Когда я позвонил им о смерти Люси, он самоотверженно сказал, что они вылетят ближайшим рейсом. И мне лишь с трудом удалось его отговорить, хотя мы оба знали, что моя мать ни физически, ни психически не выдержала бы такой поездки, а она так в нем нуждалась, что отправиться один он никак не мог.

— Со мной все в порядке, папа. Мне просто нужно пожить в одиночестве. Смириться наконец со случившимся, ну и так далее.

— Ты мог бы приехать сюда, это было бы чудесно.

— Я думал об этом. Но в Англии все, кого я знаю, будут считать своим долгом заехать, чтобы выразить свои соболезнования, ну и прочее. Возможно, недели через две я буду готов к этому, но пока мне хотелось бы побыть одному.

— Конечно, конечно. Решай, как лучше для тебя. Я позвоню Роберу, пока ты будешь добираться до Тулона, и предупрежу, чтобы он включил отопление и все прочее. Там в это время отчаянная стужа, а ты знаешь, сколько времени требуется старому каменному дому, чтобы прогреться.

Позвонив, я прошел в пустой зал ожидания, взломал кассету ножом, который присвоил за завтраком в самолете. Размотал черную ленту до конца, затем разрезал на куски, смял их и выбросил в разные урны. Лента явно была смонтирована из разных ночей, когда мы с Люси, лежа в постели, часами разговаривали и занимались любовью. Вероятно, записывалась она вскоре после моего приезда, до того как Даррил Боб оставил надежду на то, что Люси может передумать, и переселился в Неваду. Она не позаботилась сменить замки, когда выставила его, и хотя он отдал ей ключ от входной двери, ему ничего не стоило заранее изготовить дубликат.

По пути через город в Орли я прочел в «Ле Пуэн» статью про авиакатастрофу, в которой погибла Люси.

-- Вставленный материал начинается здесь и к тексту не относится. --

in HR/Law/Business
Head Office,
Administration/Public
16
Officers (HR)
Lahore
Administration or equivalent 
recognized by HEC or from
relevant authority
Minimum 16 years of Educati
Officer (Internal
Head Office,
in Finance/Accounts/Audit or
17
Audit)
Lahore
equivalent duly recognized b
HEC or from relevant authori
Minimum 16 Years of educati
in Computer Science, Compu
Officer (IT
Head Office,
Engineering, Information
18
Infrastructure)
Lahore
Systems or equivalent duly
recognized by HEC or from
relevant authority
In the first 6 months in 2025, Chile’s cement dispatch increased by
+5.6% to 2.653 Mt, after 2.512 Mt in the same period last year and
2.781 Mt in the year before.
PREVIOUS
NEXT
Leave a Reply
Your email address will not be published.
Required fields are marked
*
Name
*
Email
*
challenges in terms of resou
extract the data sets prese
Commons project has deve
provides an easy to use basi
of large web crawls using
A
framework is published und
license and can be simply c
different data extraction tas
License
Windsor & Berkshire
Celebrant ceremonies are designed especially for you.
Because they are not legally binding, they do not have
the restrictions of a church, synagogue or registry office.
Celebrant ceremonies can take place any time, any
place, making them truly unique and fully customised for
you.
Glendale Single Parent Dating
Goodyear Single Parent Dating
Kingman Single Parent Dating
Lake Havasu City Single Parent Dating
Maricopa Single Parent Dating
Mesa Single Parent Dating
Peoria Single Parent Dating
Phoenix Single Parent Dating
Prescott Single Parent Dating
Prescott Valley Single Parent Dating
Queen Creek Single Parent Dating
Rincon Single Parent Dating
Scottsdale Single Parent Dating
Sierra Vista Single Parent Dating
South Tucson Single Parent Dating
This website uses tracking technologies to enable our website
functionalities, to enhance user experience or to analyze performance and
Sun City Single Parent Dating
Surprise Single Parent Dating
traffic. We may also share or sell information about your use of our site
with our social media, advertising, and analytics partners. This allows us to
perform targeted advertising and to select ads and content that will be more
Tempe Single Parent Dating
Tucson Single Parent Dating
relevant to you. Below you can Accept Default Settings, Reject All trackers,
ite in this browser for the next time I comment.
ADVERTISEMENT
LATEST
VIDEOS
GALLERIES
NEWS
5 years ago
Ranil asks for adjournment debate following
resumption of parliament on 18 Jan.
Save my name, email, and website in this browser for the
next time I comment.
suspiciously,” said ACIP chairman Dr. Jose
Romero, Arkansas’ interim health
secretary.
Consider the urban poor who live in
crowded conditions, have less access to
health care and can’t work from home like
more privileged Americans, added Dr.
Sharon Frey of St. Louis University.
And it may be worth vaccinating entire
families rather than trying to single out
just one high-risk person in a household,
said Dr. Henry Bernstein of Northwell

Выяснилось, что причиной скорее всего был бракованный болт в стабилизаторе. Репортер всячески подчеркивал, что с продукцией «Аэробуса» такого произойти не могло бы, и если бы были введены европейские правила, то ни один лайнер не получил бы разрешения на взлет.

До конца полета и до моего приезда в Ла-Советт Люси больше не появлялась. Это и успокоило, и разочаровало меня. Я знал, что между нами осталось много незавершенного, и хотя сам не представлял, что можно предпринять, но словно бы надеялся на нее. Во многих отношениях она всегда была быстрее и сообразительнее меня, и особенно когда дело касалось практических решений. Одна из многих причин, почему я ее любил. И теперь, как ни нелепо, меня не оставляло ощущение, что она обманула мое доверие.

Эти дни были чуть ли не самыми спокойными в моей жизни. Я коротко поговорил с людьми в Лондоне и Нью-Йорке о проектах, над которыми, как подразумевалось, я тогда работал. Звонил я в ответ на звонки, зафиксированные автоответчиком, который все еще хранил фразы, записанные Люси: «Вы звоните по номеру два ноль шесть, четыре девять четыре, восемь восемь ноль один. Если у вас есть сообщение для Энтони или Люси, пожалуйста, оставьте его после сигнала». Первые слова она произнесла с легким придыханием, словно вздохнув от досады, что ей докучают телефонными звонками. Я настаивал, чтобы она записала приглашение заново, но ей никак не удавалось выбрать время. Теперь этот усталый вздох и формальное обращение были единственным, что осталось от нее, и я бесконечно ими дорожил. Часто я звонил среди ночи, только чтобы лишний раз услышать ее голос.

На автоответчике были и другие сообщения. Несколько раз звонил лейтенант Мейсон, все более настойчивым тоном прося меня немедленно с ним связаться. Кто-то, чья фамилия мне ничего не сказала, оставил телефонный номер, который начинался с 775, числа, общего для всей Невады, кроме Лас-Вегаса. Он тоже настойчиво попросил меня связаться с ним настолько быстро, насколько мне будет удобно. Но самым тревожным были щелчки, указывающие, что кто-то вешал трубку, едва становилось ясно, что я не отвечу. Кто-то, кто хотел сказать мне что-то лично, без помощи автоответчика. Кто-то, кто уже записал все, что намеревался мне сказать, а теперь будет принимать другие меры.